La campaña de detenciones masivas de Nayib Bukele ha puesto a 60.000 personas tras las rejas y desarticulado a las pandillas, pero algunos temen que esta paz a corto plazo traiga problemas de largo recorrido.
“Buenas noches, señor presidente. Bienvenido al Centro de Confinamiento del Terrorismo, pieza clave para la guerra contra las pandillas”. Con estas palabras es recibido Nayib Bukele, mandatario de El Salvador, en un vídeo para promocionar la nueva prisión. Durante los 30 minutos de grabación, Bukele recorre el masivo recinto, equivalente a siete estadios de fútbol, saluda a guardias armados hasta los dientes y visita celdas de aislamiento totalmente a oscuras en las que la única cama es el duro hormigón. “Esto es de primer mundo”, sentencia en un momento dado Osiris Luna, el director general de Centros Penales.
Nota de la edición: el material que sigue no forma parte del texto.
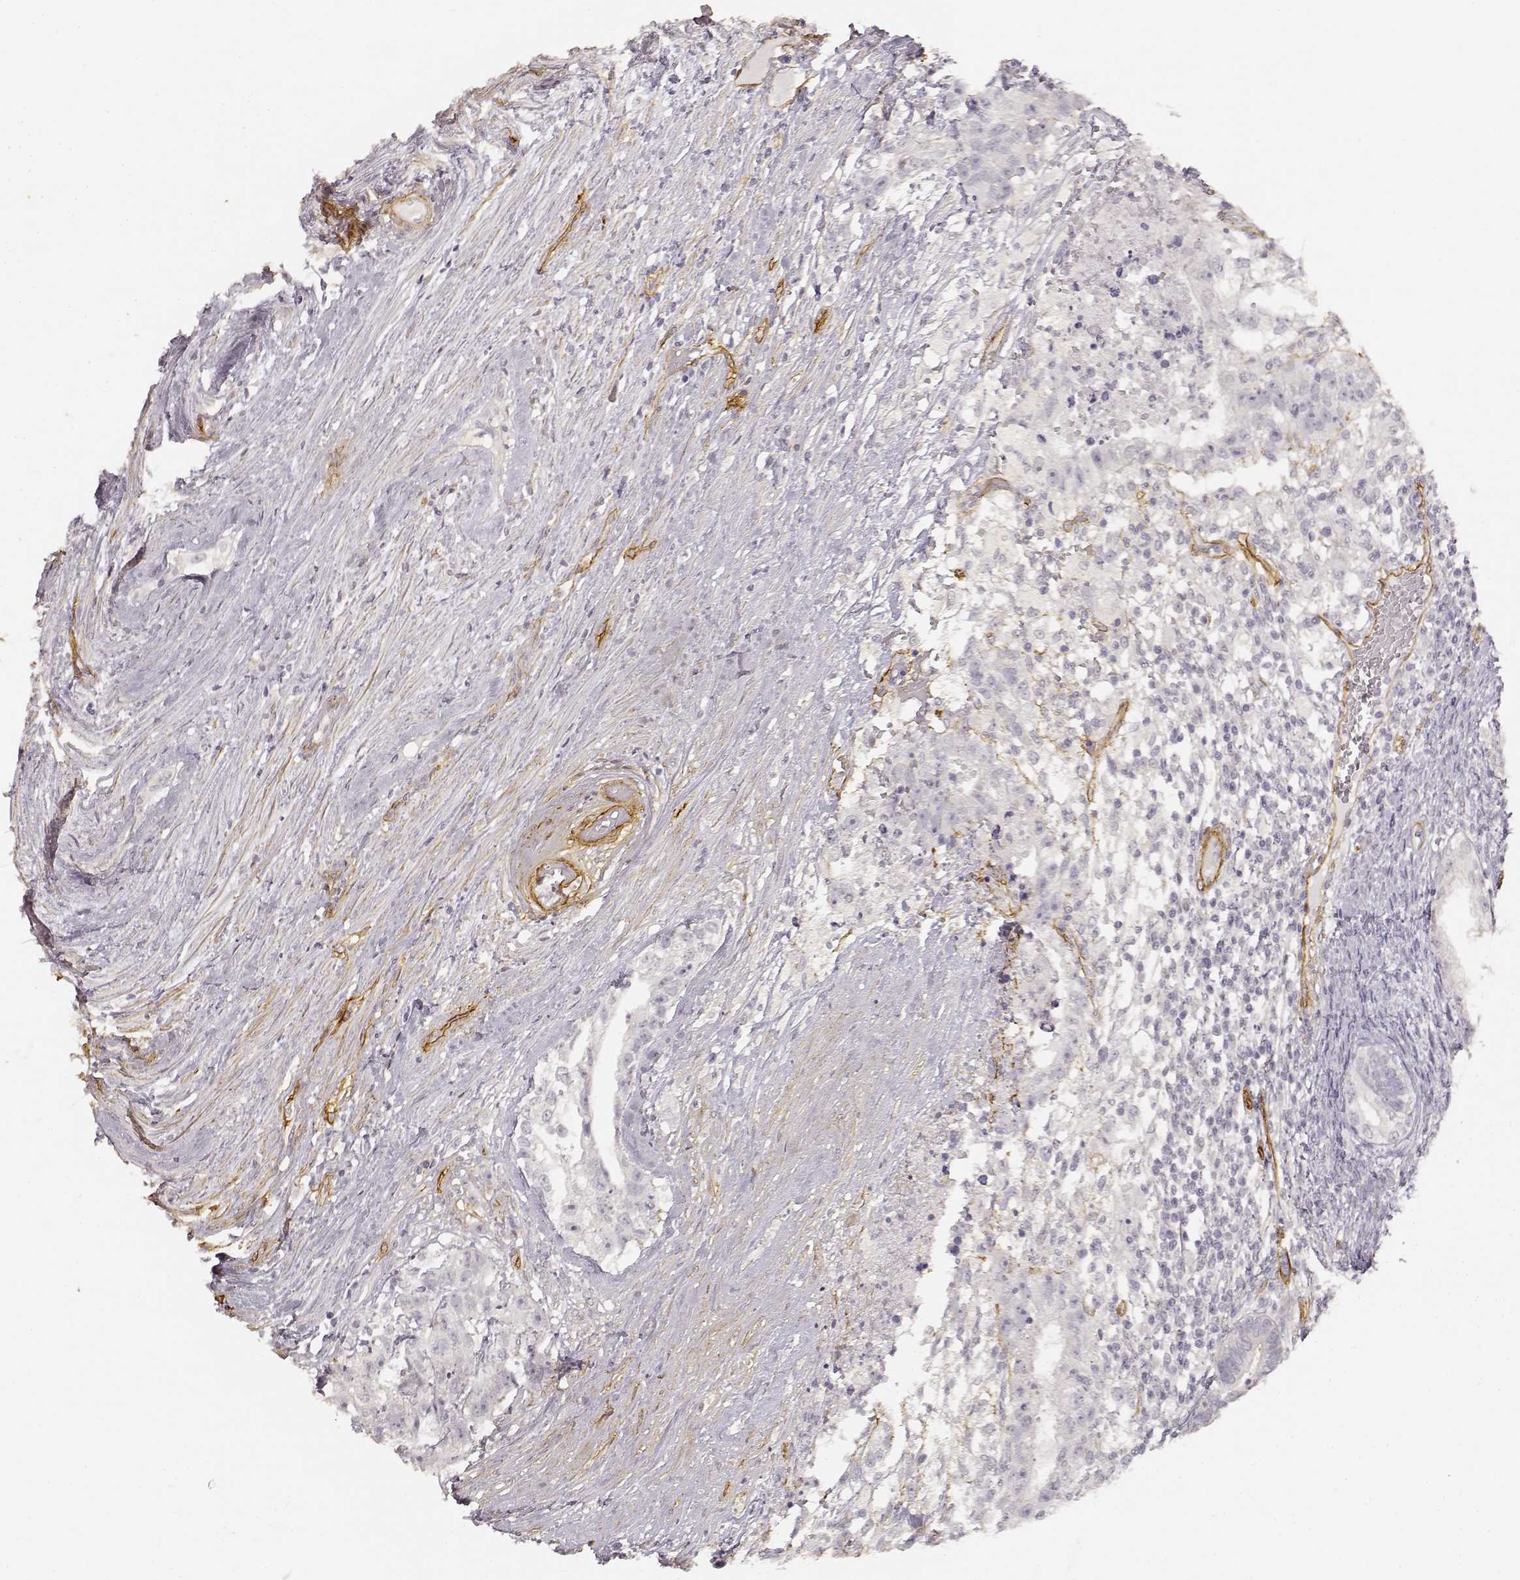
{"staining": {"intensity": "negative", "quantity": "none", "location": "none"}, "tissue": "testis cancer", "cell_type": "Tumor cells", "image_type": "cancer", "snomed": [{"axis": "morphology", "description": "Seminoma, NOS"}, {"axis": "morphology", "description": "Carcinoma, Embryonal, NOS"}, {"axis": "topography", "description": "Testis"}], "caption": "Protein analysis of testis cancer exhibits no significant positivity in tumor cells. Brightfield microscopy of IHC stained with DAB (brown) and hematoxylin (blue), captured at high magnification.", "gene": "LAMA4", "patient": {"sex": "male", "age": 41}}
La cárcel, según el Ejecutivo salvadoreño, puede albergar a 40.000 reos, lo que la convertiría en la más grande del mundo. Supone, por sí sola, una mayor capacidad carcelaria que la de los otros 20 centros penales del país (30.000 presos en total). Un megaproyecto construido en tiempo récord para cumplir con la obsesión del Gobierno de Bukele desde que declaró el estado de excepción en marzo del año pasado: arrestar a todo individuo perteneciente al crimen organizado y a sus colaboradores.
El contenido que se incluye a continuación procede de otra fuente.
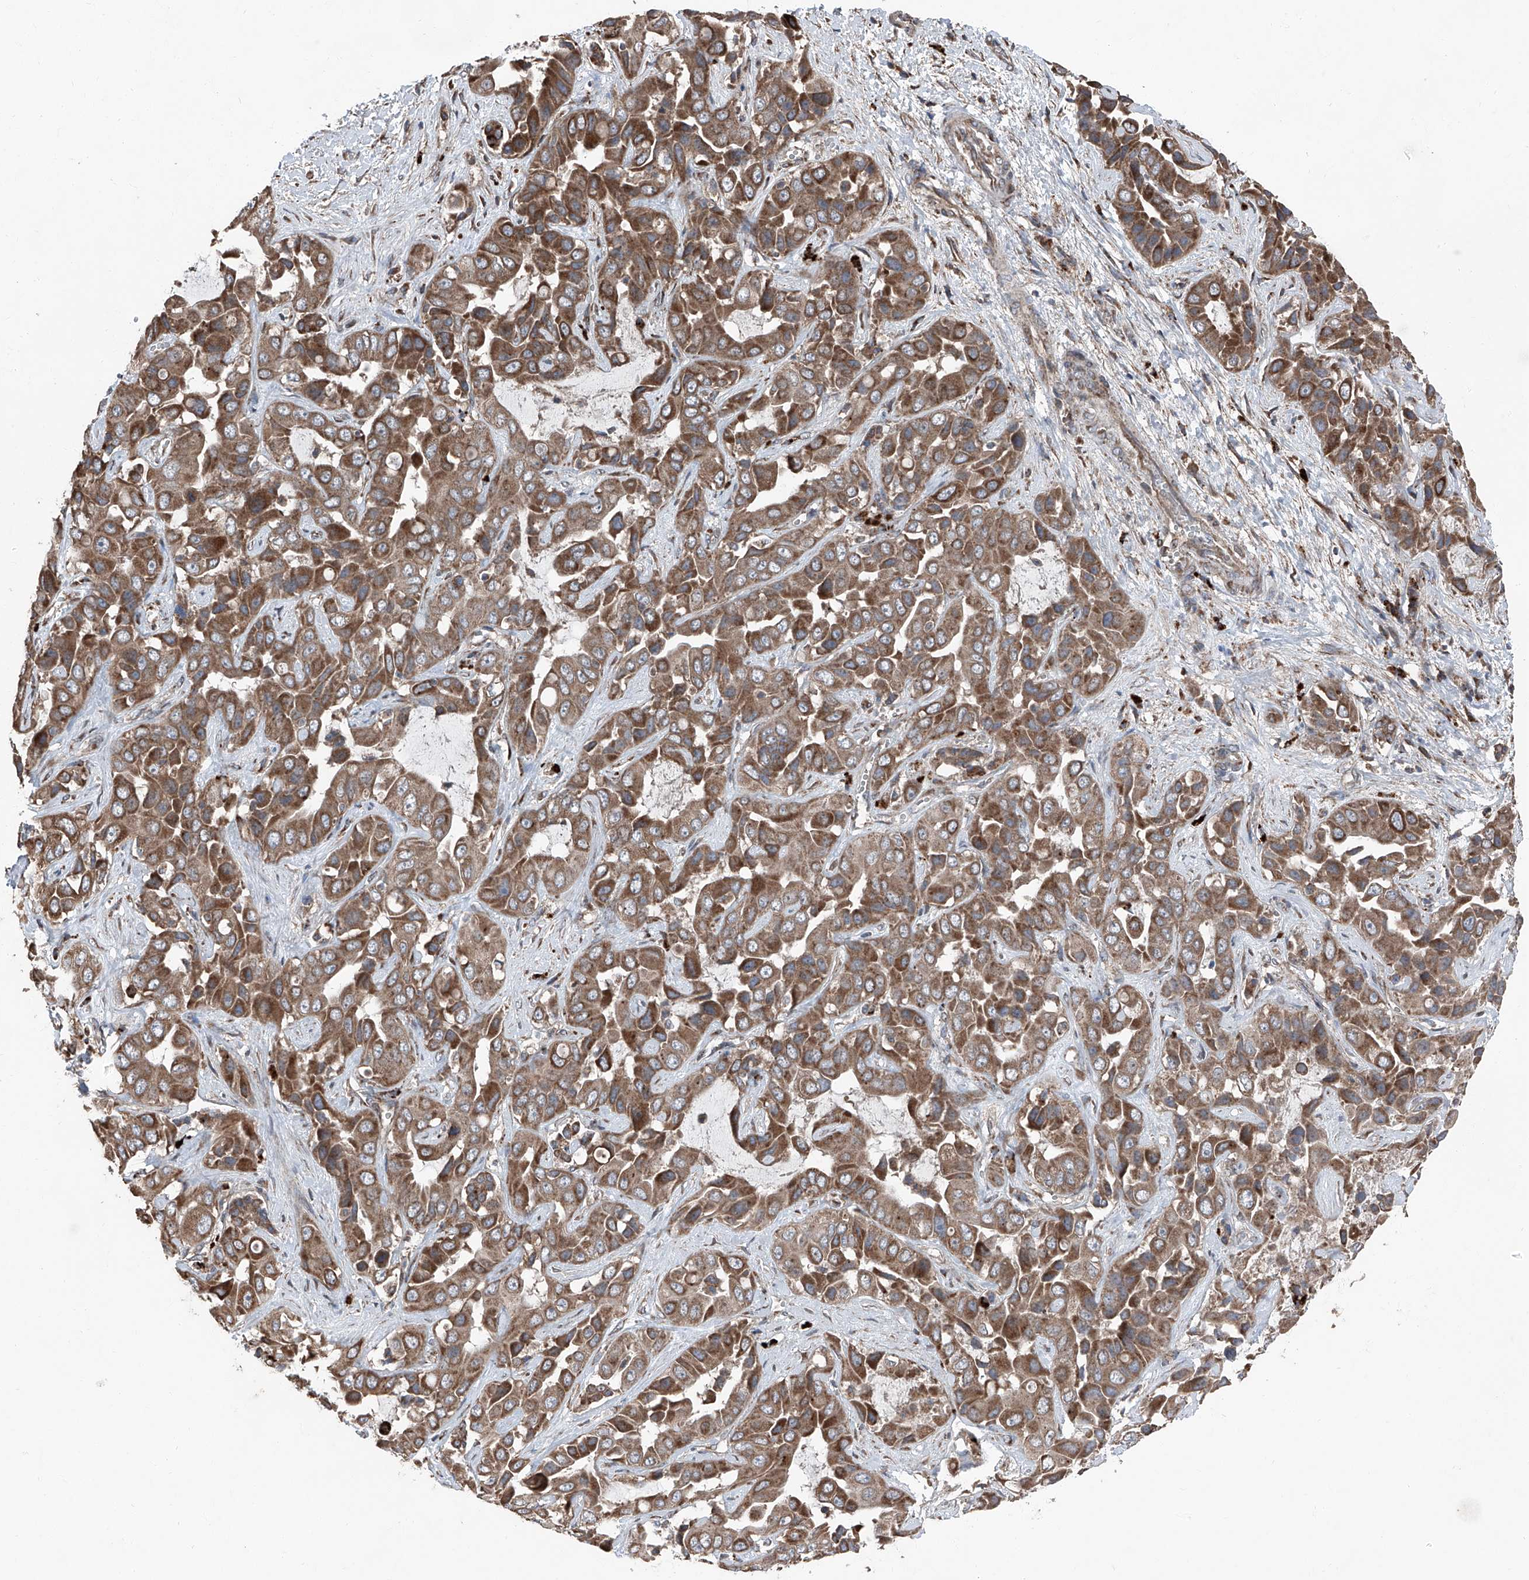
{"staining": {"intensity": "moderate", "quantity": ">75%", "location": "cytoplasmic/membranous"}, "tissue": "liver cancer", "cell_type": "Tumor cells", "image_type": "cancer", "snomed": [{"axis": "morphology", "description": "Cholangiocarcinoma"}, {"axis": "topography", "description": "Liver"}], "caption": "High-power microscopy captured an immunohistochemistry histopathology image of liver cholangiocarcinoma, revealing moderate cytoplasmic/membranous expression in approximately >75% of tumor cells.", "gene": "LIMK1", "patient": {"sex": "female", "age": 52}}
A día de hoy, resulta evidente que la estrategia de Bukele ha dado sus frutos. Las maras, las pandillas criminales que asolaron a la población del Triángulo Norte centroamericano durante las tres últimas décadas y que convirtieron a El Salvador en la nación con más homicidios per cápita del mundo, han sido desarticuladas en el país. Una transformación cuya importancia para los salvadoreños y para la región resulta imposible de sobreestimar.
La campaña de detenciones masivas del Gobierno salvadoreño ha puesto a 60.000 personas tras las rejas, un 1% de toda la población salvadoreña.